A group of acting witnesses testified
Cook\'s concerns have been exaggerated, and senior NASA engineering experts and managers have carefully dealt with the issue of seal erosion, which has been reduced in 1985.
NASA officials did not specifically question the budget analyst\'s claim that seals had been eroded, but believed that more capable professionals were safe enough than he thought. Mr.
Cook works in the resource analysis department, which negotiates with the agency\'s engineers to determine the impact of hardware issues on the budget.
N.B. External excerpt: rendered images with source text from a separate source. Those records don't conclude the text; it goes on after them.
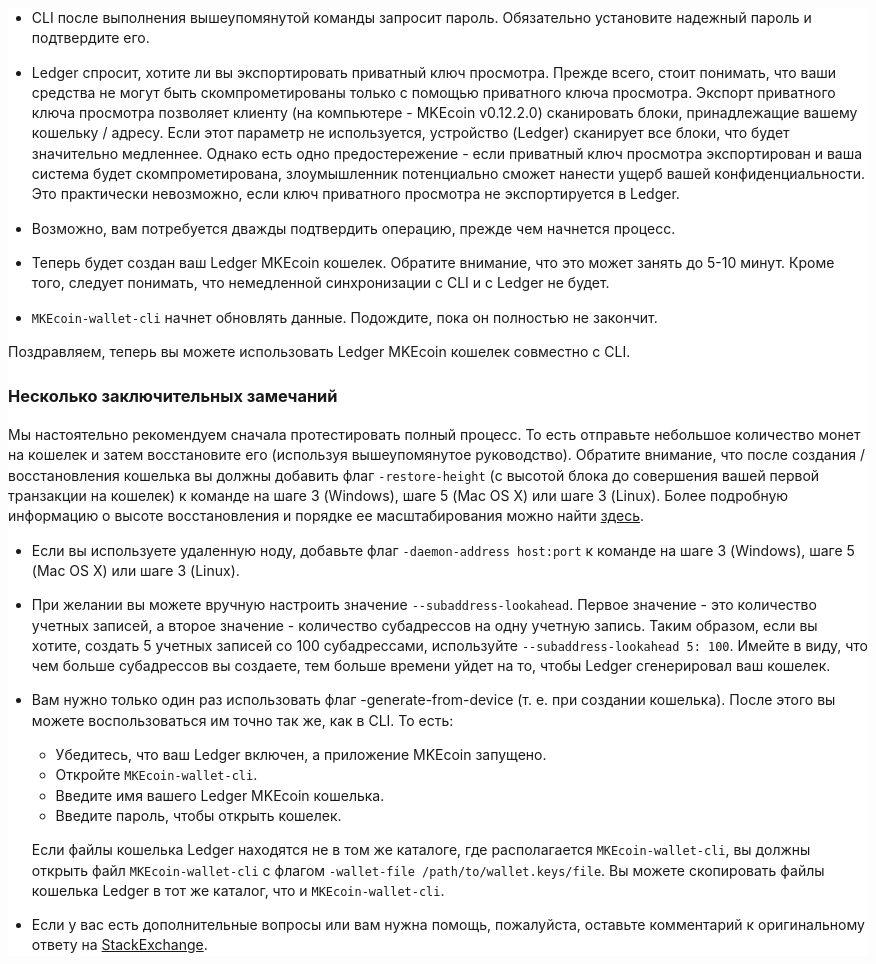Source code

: - CLI после выполнения вышеупомянутой команды запросит пароль. Обязательно установите надежный пароль и подтвердите его.

- Ledger спросит, хотите ли вы экспортировать приватный ключ просмотра. Прежде всего, стоит понимать, что ваши средства не могут быть скомпрометированы только с помощью приватного ключа просмотра. Экспорт приватного ключа просмотра позволяет клиенту (на компьютере - MKEcoin v0.12.2.0) сканировать блоки, принадлежащие вашему кошельку / адресу. Если этот параметр не используется, устройство (Ledger) сканирует все блоки, что будет значительно медленнее. Однако есть одно предостережение - если приватный ключ просмотра экспортирован и ваша система будет скомпрометирована, злоумышленник потенциально сможет нанести ущерб вашей конфиденциальности. Это практически невозможно, если ключ приватного просмотра не экспортируется в Ledger.

- Возможно, вам потребуется дважды подтвердить операцию, прежде чем начнется процесс.

- Теперь будет создан ваш Ledger MKEcoin кошелек. Обратите внимание, что это может занять до 5-10 минут. Кроме того, следует понимать, что немедленной синхронизации с CLI и с Ledger не будет.

- `MKEcoin-wallet-cli` начнет обновлять данные. Подождите, пока он полностью не закончит.

Поздравляем, теперь вы можете использовать Ledger MKEcoin кошелек совместно с CLI.

### Несколько заключительных замечаний

Мы настоятельно рекомендуем сначала протестировать полный процесс. То есть отправьте небольшое количество монет на кошелек и затем восстановите его (используя вышеупомянутое руководство). Обратите внимание, что после создания / восстановления кошелька вы должны добавить флаг `-restore-height` (с высотой блока до совершения вашей первой транзакции на кошелек) к команде на шаге 3 (Windows), шаге 5 (Mac OS X) или шаге 3 (Linux). Более подробную информацию о высоте восстановления и порядке ее масштабирования можно найти [здесь](https://MKEcoin.stackexchange.com/questions/7581/what-is-the-relevance-of-the-restore-height).

- Если вы используете удаленную ноду, добавьте флаг `-daemon-address host:port` к команде на шаге 3 (Windows), шаге 5 (Mac OS X) или шаге 3 (Linux).

- При желании вы можете вручную настроить значение `--subaddress-lookahead`. Первое значение - это количество учетных записей, а второе значение - количество субадрессов на одну учетную запись. Таким образом, если вы хотите, создать 5 учетных записей со 100 субадрессами, используйте `--subaddress-lookahead 5: 100`. Имейте в виду, что чем больше субадрессов вы создаете, тем больше времени уйдет на то, чтобы Ledger сгенерировал ваш кошелек.

- Вам нужно только один раз использовать флаг -generate-from-device (т. е. при создании кошелька). После этого вы можете воспользоваться им точно так же, как в CLI. То есть:
   - Убедитесь, что ваш Ledger включен, а приложение MKEcoin запущено.
   - Откройте `MKEcoin-wallet-cli`.
   - Введите имя вашего Ledger MKEcoin кошелька.
   - Введите пароль, чтобы открыть кошелек.

   Если файлы кошелька Ledger находятся не в том же каталоге, где располагается `MKEcoin-wallet-cli`, вы должны открыть файл `MKEcoin-wallet-cli` с флагом `-wallet-file /path/to/wallet.keys/file`. Вы можете скопировать файлы кошелька Ledger в тот же каталог, что и `MKEcoin-wallet-cli`.

- Если у вас есть дополнительные вопросы или вам нужна помощь, пожалуйста, оставьте комментарий к оригинальному ответу на [StackExchange](https://MKEcoin.stackexchange.com/questions/8503/how-do-i-generate-a-ledger-MKEcoin-wallet-with-the-cli-MKEcoin-wallet-cli).
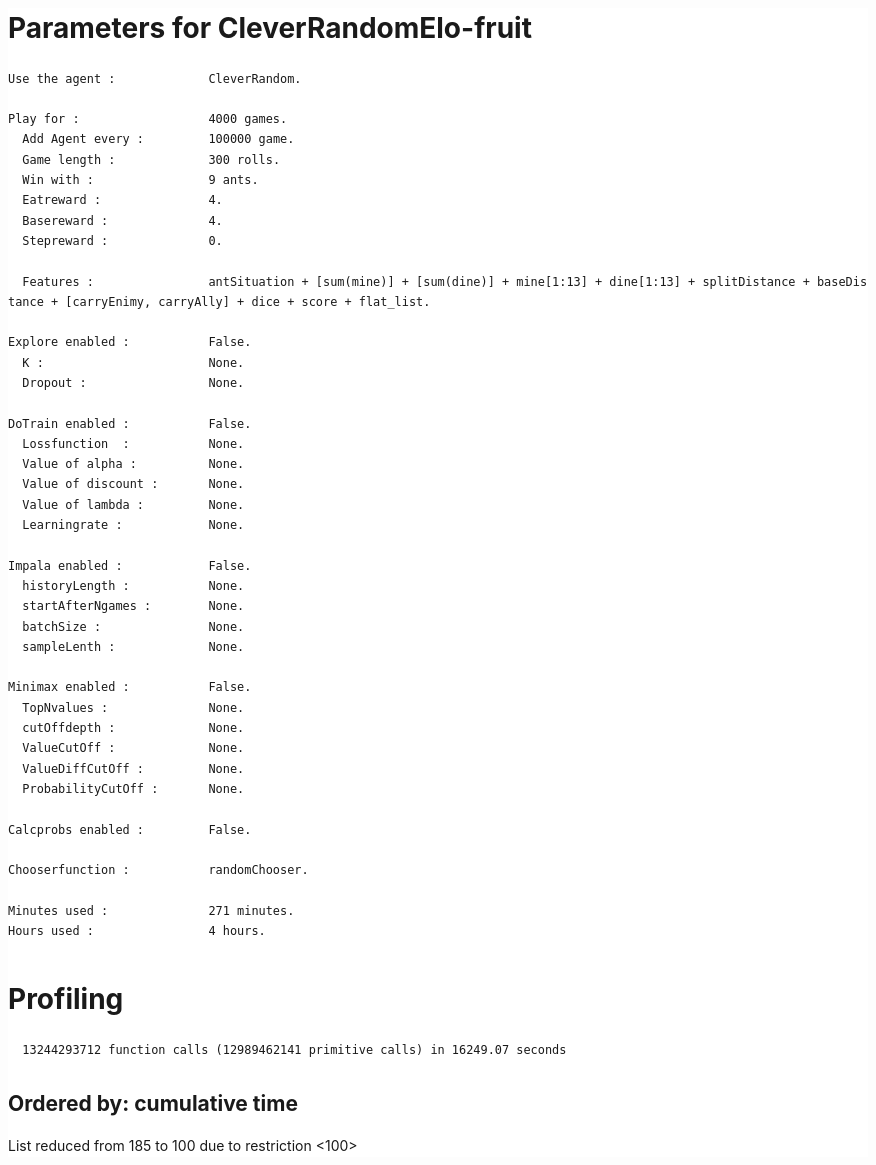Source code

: # Parameters for CleverRandomElo-fruit

    Use the agent :             CleverRandom.

    Play for :                  4000 games.
      Add Agent every :         100000 game.
      Game length :             300 rolls.
      Win with :                9 ants.
      Eatreward :               4.
      Basereward :              4.
      Stepreward :              0.

      Features :                antSituation + [sum(mine)] + [sum(dine)] + mine[1:13] + dine[1:13] + splitDistance + baseDistance + [carryEnimy, carryAlly] + dice + score + flat_list.

    Explore enabled :           False.
      K :                       None.
      Dropout :                 None.

    DoTrain enabled :           False.
      Lossfunction  :           None.
      Value of alpha :          None.
      Value of discount :       None.
      Value of lambda :         None.
      Learningrate :            None.

    Impala enabled :            False.
      historyLength :           None.
      startAfterNgames :        None.
      batchSize :               None.
      sampleLenth :             None.

    Minimax enabled :           False.
      TopNvalues :              None.
      cutOffdepth :             None.
      ValueCutOff :             None.
      ValueDiffCutOff :         None.
      ProbabilityCutOff :       None.

    Calcprobs enabled :         False.

    Chooserfunction :           randomChooser.

    Minutes used :              271 minutes.
    Hours used :                4 hours.

# Profiling


      13244293712 function calls (12989462141 primitive calls) in 16249.07 seconds

##    Ordered by: cumulative time
   List reduced from 185 to 100 due to restriction <100>
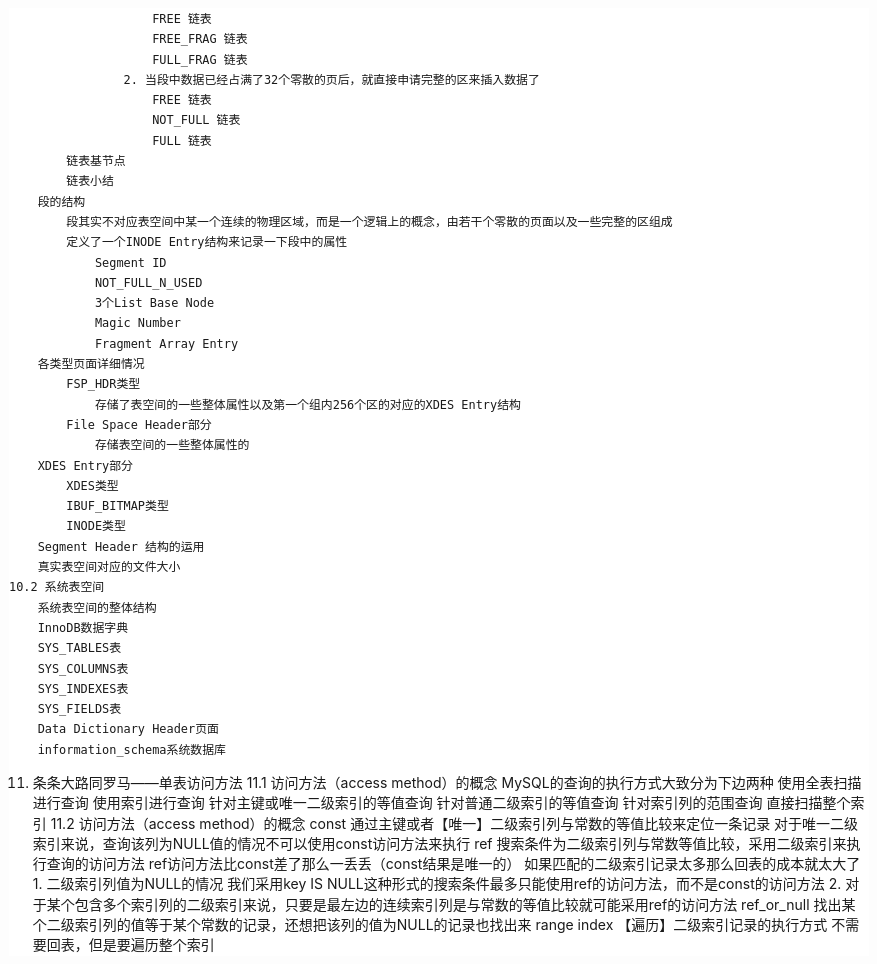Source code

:                         FREE 链表
                        FREE_FRAG 链表
                        FULL_FRAG 链表
                    2. 当段中数据已经占满了32个零散的页后，就直接申请完整的区来插入数据了
                        FREE 链表
                        NOT_FULL 链表
                        FULL 链表
            链表基节点
            链表小结
        段的结构
            段其实不对应表空间中某一个连续的物理区域，而是一个逻辑上的概念，由若干个零散的页面以及一些完整的区组成
            定义了一个INODE Entry结构来记录一下段中的属性
                Segment ID
                NOT_FULL_N_USED
                3个List Base Node
                Magic Number
                Fragment Array Entry
        各类型页面详细情况
            FSP_HDR类型 
                存储了表空间的一些整体属性以及第一个组内256个区的对应的XDES Entry结构
            File Space Header部分
                存储表空间的一些整体属性的
        XDES Entry部分
            XDES类型
            IBUF_BITMAP类型
            INODE类型
        Segment Header 结构的运用
        真实表空间对应的文件大小
    10.2 系统表空间
        系统表空间的整体结构
        InnoDB数据字典
        SYS_TABLES表
        SYS_COLUMNS表
        SYS_INDEXES表
        SYS_FIELDS表
        Data Dictionary Header页面
        information_schema系统数据库

11. 条条大路同罗马——单表访问方法
    11.1 访问方法（access method）的概念
        MySQL的查询的执行方式大致分为下边两种
            使用全表扫描进行查询
            使用索引进行查询
                针对主键或唯一二级索引的等值查询
                针对普通二级索引的等值查询
                针对索引列的范围查询
                直接扫描整个索引
    11.2 访问方法（access method）的概念
            const
                通过主键或者【唯一】二级索引列与常数的等值比较来定位一条记录
                对于唯一二级索引来说，查询该列为NULL值的情况不可以使用const访问方法来执行
            ref
                搜索条件为二级索引列与常数等值比较，采用二级索引来执行查询的访问方法
                ref访问方法比const差了那么一丢丢（const结果是唯一的）
                如果匹配的二级索引记录太多那么回表的成本就太大了
                1. 二级索引列值为NULL的情况
                    我们采用key IS NULL这种形式的搜索条件最多只能使用ref的访问方法，而不是const的访问方法
                2. 对于某个包含多个索引列的二级索引来说，只要是最左边的连续索引列是与常数的等值比较就可能采用ref的访问方法
            ref_or_null
                找出某个二级索引列的值等于某个常数的记录，还想把该列的值为NULL的记录也找出来
            range
            index
                【遍历】二级索引记录的执行方式
                不需要回表，但是要遍历整个索引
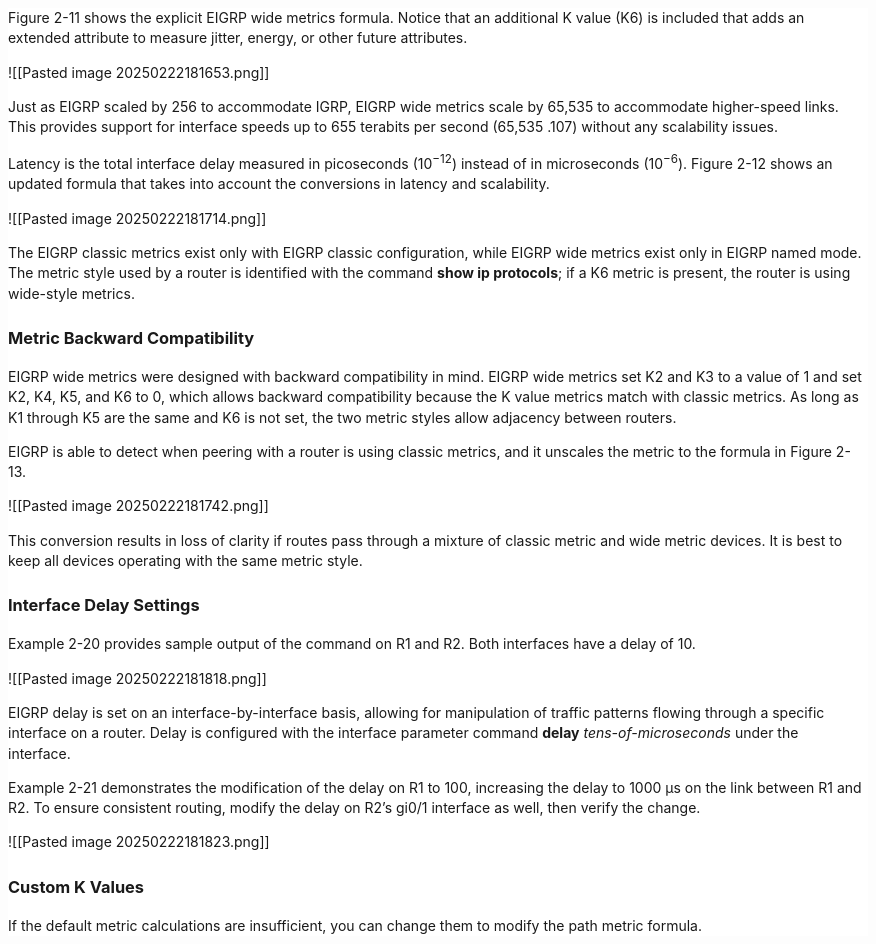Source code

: Figure 2-11 shows the explicit EIGRP wide metrics formula. Notice that an additional K value (K6) is included that adds an extended attribute to measure jitter, energy, or other future attributes.

![[Pasted image 20250222181653.png]]

Just as EIGRP scaled by 256 to accommodate IGRP, EIGRP wide metrics scale by 65,535 to accommodate higher-speed links. This provides support for interface speeds up to 655 terabits per second (65,535 .107) without any scalability issues.

Latency is the total interface delay measured in picoseconds ($10^{-12}$) instead of in microseconds ($10^{-6}$). Figure 2-12 shows an updated formula that takes into account the conversions in latency and scalability.

![[Pasted image 20250222181714.png]]

The EIGRP classic metrics exist only with EIGRP classic configuration, while EIGRP wide metrics exist only in EIGRP named mode. The metric style used by a router is identified with the command **show ip protocols**; if a K6 metric is present, the router is using wide-style metrics.

### Metric Backward Compatibility

EIGRP wide metrics were designed with backward compatibility in mind. EIGRP wide metrics set K2 and K3 to a value of 1 and set K2, K4, K5, and K6 to 0, which allows backward compatibility because the K value metrics match with classic metrics. As long as K1 through K5 are the same and K6 is not set, the two metric styles allow adjacency between routers. 

EIGRP is able to detect when peering with a router is using classic metrics, and it unscales the metric to the formula in Figure 2-13.

![[Pasted image 20250222181742.png]]

This conversion results in loss of clarity if routes pass through a mixture of classic metric and wide metric devices. It is best to keep all devices operating with the same metric style.

### Interface Delay Settings

Example 2-20 provides sample output of the command on R1 and R2. Both interfaces have a delay of 10. 

![[Pasted image 20250222181818.png]]

EIGRP delay is set on an interface-by-interface basis, allowing for manipulation of traffic patterns flowing through a specific interface on a router. Delay is configured with the interface parameter command **delay** _tens-of-microseconds_ under the interface. 

Example 2-21 demonstrates the modification of the delay on R1 to 100, increasing the delay to 1000 μs on the link between R1 and R2. To ensure consistent routing, modify the delay on R2’s gi0/1 interface as well, then verify the change.

![[Pasted image 20250222181823.png]]

### Custom K Values

If the default metric calculations are insufficient, you can change them to modify the path metric formula. 
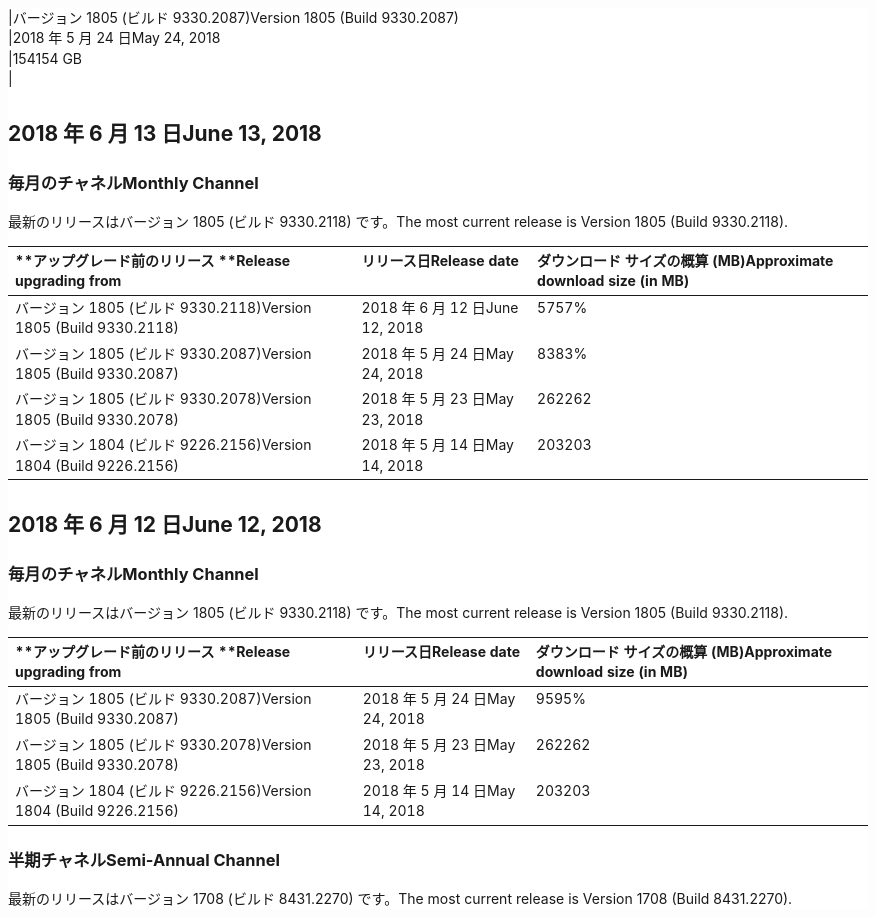 |<span data-ttu-id="ad1be-423">バージョン 1805 (ビルド 9330.2087)</span><span class="sxs-lookup"><span data-stu-id="ad1be-423">Version 1805 (Build 9330.2087)</span></span>  <br/> |<span data-ttu-id="ad1be-424">2018 年 5 月 24 日</span><span class="sxs-lookup"><span data-stu-id="ad1be-424">May 24, 2018</span></span>  <br/> |<span data-ttu-id="ad1be-425">154</span><span class="sxs-lookup"><span data-stu-id="ad1be-425">154 GB</span></span>  <br/> |
   
## <a name="june-13-2018"></a><span data-ttu-id="ad1be-426">2018 年 6 月 13 日</span><span class="sxs-lookup"><span data-stu-id="ad1be-426">June 13, 2018</span></span>

### <a name="monthly-channel"></a><span data-ttu-id="ad1be-427">毎月のチャネル</span><span class="sxs-lookup"><span data-stu-id="ad1be-427">Monthly Channel</span></span>

<span data-ttu-id="ad1be-428">最新のリリースはバージョン 1805 (ビルド 9330.2118) です。</span><span class="sxs-lookup"><span data-stu-id="ad1be-428">The most current release is Version 1805 (Build 9330.2118).</span></span>
  
|<span data-ttu-id="ad1be-429">\*\*アップグレード前のリリース \*\*</span><span class="sxs-lookup"><span data-stu-id="ad1be-429">**Release upgrading from**</span></span>|<span data-ttu-id="ad1be-430">**リリース日**</span><span class="sxs-lookup"><span data-stu-id="ad1be-430">**Release date**</span></span>|<span data-ttu-id="ad1be-431">**ダウンロード サイズの概算 (MB)**</span><span class="sxs-lookup"><span data-stu-id="ad1be-431">**Approximate download size (in MB)**</span></span>|
|:-----|:-----|:-----|
|<span data-ttu-id="ad1be-432">バージョン 1805 (ビルド 9330.2118)</span><span class="sxs-lookup"><span data-stu-id="ad1be-432">Version 1805 (Build 9330.2118)</span></span>  <br/> |<span data-ttu-id="ad1be-433">2018 年 6 月 12 日</span><span class="sxs-lookup"><span data-stu-id="ad1be-433">June 12, 2018</span></span>  <br/> |<span data-ttu-id="ad1be-434">57</span><span class="sxs-lookup"><span data-stu-id="ad1be-434">57%</span></span>  <br/> |
|<span data-ttu-id="ad1be-435">バージョン 1805 (ビルド 9330.2087)</span><span class="sxs-lookup"><span data-stu-id="ad1be-435">Version 1805 (Build 9330.2087)</span></span>  <br/> |<span data-ttu-id="ad1be-436">2018 年 5 月 24 日</span><span class="sxs-lookup"><span data-stu-id="ad1be-436">May 24, 2018</span></span>  <br/> |<span data-ttu-id="ad1be-437">83</span><span class="sxs-lookup"><span data-stu-id="ad1be-437">83%</span></span>  <br/> |
|<span data-ttu-id="ad1be-438">バージョン 1805 (ビルド 9330.2078)</span><span class="sxs-lookup"><span data-stu-id="ad1be-438">Version 1805 (Build 9330.2078)</span></span>  <br/> |<span data-ttu-id="ad1be-439">2018 年 5 月 23 日</span><span class="sxs-lookup"><span data-stu-id="ad1be-439">May 23, 2018</span></span>  <br/> |<span data-ttu-id="ad1be-440">262</span><span class="sxs-lookup"><span data-stu-id="ad1be-440">262</span></span>  <br/> |
|<span data-ttu-id="ad1be-441">バージョン 1804 (ビルド 9226.2156)</span><span class="sxs-lookup"><span data-stu-id="ad1be-441">Version 1804 (Build 9226.2156)</span></span>  <br/> |<span data-ttu-id="ad1be-442">2018 年 5 月 14 日</span><span class="sxs-lookup"><span data-stu-id="ad1be-442">May 14, 2018</span></span>  <br/> |<span data-ttu-id="ad1be-443">203</span><span class="sxs-lookup"><span data-stu-id="ad1be-443">203</span></span>  <br/> |
   
## <a name="june-12-2018"></a><span data-ttu-id="ad1be-444">2018 年 6 月 12 日</span><span class="sxs-lookup"><span data-stu-id="ad1be-444">June 12, 2018</span></span>

### <a name="monthly-channel"></a><span data-ttu-id="ad1be-445">毎月のチャネル</span><span class="sxs-lookup"><span data-stu-id="ad1be-445">Monthly Channel</span></span>

<span data-ttu-id="ad1be-446">最新のリリースはバージョン 1805 (ビルド 9330.2118) です。</span><span class="sxs-lookup"><span data-stu-id="ad1be-446">The most current release is Version 1805 (Build 9330.2118).</span></span>
  
|<span data-ttu-id="ad1be-447">\*\*アップグレード前のリリース \*\*</span><span class="sxs-lookup"><span data-stu-id="ad1be-447">**Release upgrading from**</span></span>|<span data-ttu-id="ad1be-448">**リリース日**</span><span class="sxs-lookup"><span data-stu-id="ad1be-448">**Release date**</span></span>|<span data-ttu-id="ad1be-449">**ダウンロード サイズの概算 (MB)**</span><span class="sxs-lookup"><span data-stu-id="ad1be-449">**Approximate download size (in MB)**</span></span>|
|:-----|:-----|:-----|
|<span data-ttu-id="ad1be-450">バージョン 1805 (ビルド 9330.2087)</span><span class="sxs-lookup"><span data-stu-id="ad1be-450">Version 1805 (Build 9330.2087)</span></span>  <br/> |<span data-ttu-id="ad1be-451">2018 年 5 月 24 日</span><span class="sxs-lookup"><span data-stu-id="ad1be-451">May 24, 2018</span></span>  <br/> |<span data-ttu-id="ad1be-452">95</span><span class="sxs-lookup"><span data-stu-id="ad1be-452">95%</span></span>  <br/> |
|<span data-ttu-id="ad1be-453">バージョン 1805 (ビルド 9330.2078)</span><span class="sxs-lookup"><span data-stu-id="ad1be-453">Version 1805 (Build 9330.2078)</span></span>  <br/> |<span data-ttu-id="ad1be-454">2018 年 5 月 23 日</span><span class="sxs-lookup"><span data-stu-id="ad1be-454">May 23, 2018</span></span>  <br/> |<span data-ttu-id="ad1be-455">262</span><span class="sxs-lookup"><span data-stu-id="ad1be-455">262</span></span>  <br/> |
|<span data-ttu-id="ad1be-456">バージョン 1804 (ビルド 9226.2156)</span><span class="sxs-lookup"><span data-stu-id="ad1be-456">Version 1804 (Build 9226.2156)</span></span>  <br/> |<span data-ttu-id="ad1be-457">2018 年 5 月 14 日</span><span class="sxs-lookup"><span data-stu-id="ad1be-457">May 14, 2018</span></span>  <br/> |<span data-ttu-id="ad1be-458">203</span><span class="sxs-lookup"><span data-stu-id="ad1be-458">203</span></span>  <br/> |
   
### <a name="semi-annual-channel"></a><span data-ttu-id="ad1be-459">半期チャネル</span><span class="sxs-lookup"><span data-stu-id="ad1be-459">Semi-Annual Channel</span></span>

<span data-ttu-id="ad1be-460">最新のリリースはバージョン 1708 (ビルド 8431.2270) です。</span><span class="sxs-lookup"><span data-stu-id="ad1be-460">The most current release is Version 1708 (Build 8431.2270).</span></span>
Branch president Michael B.
Mann told the panel that the possible budget issue involved in seal erosion was that he gave Mr.
Cook was a new employee. After Mr.
Mr. Cook reported that the engineers thought the problem was very serious.
Mann said he checked with the engineer and came to the conclusion that \"perhaps the memo exaggerated their concerns.
Concerns sent to other smr.
Mann said he forwarded the memo to the superior and the space flight office and said that he believed that the issues raised were being dealt with \"through appropriate technical channels. \'\' Jesse W.
Moore, head of the space flight office, said he had not seen
Until Cook\'s memo on Sunday. Mr. advertising
Mulloy, the agency\'s chief witness on erosion, said about 228 joints were removed after previous flights.
He said that there has never been a failure of both seals, but 22 joints show some erosion of the primary O-ring, and 10 joints actually have soot behind them.
Only once, he said, the secondary O-ring was also eroded, but it was effectively sealed anyway. Mr.
Mulloy testified that erosion was \"not disturbing from a safety point of view,\" as testing and analysis indicated that seals were likely to suffer three times the observed erosion and were much higher than rockets. Mr.
Cook testified that he interviewed NASA engineers in July 1985 and found them worried about the erosion of seals.
He suggested a solid budget reduction-
The fuel booster program may affect NASA\'s final judgment.
However, NASA officials say there is sufficient emergency funding to repair seals if deemed necessary.
A version of this article appears on page A00001, national edition, February 12, 1986, with the title: NASA acknowledges that cold can affect booster seals.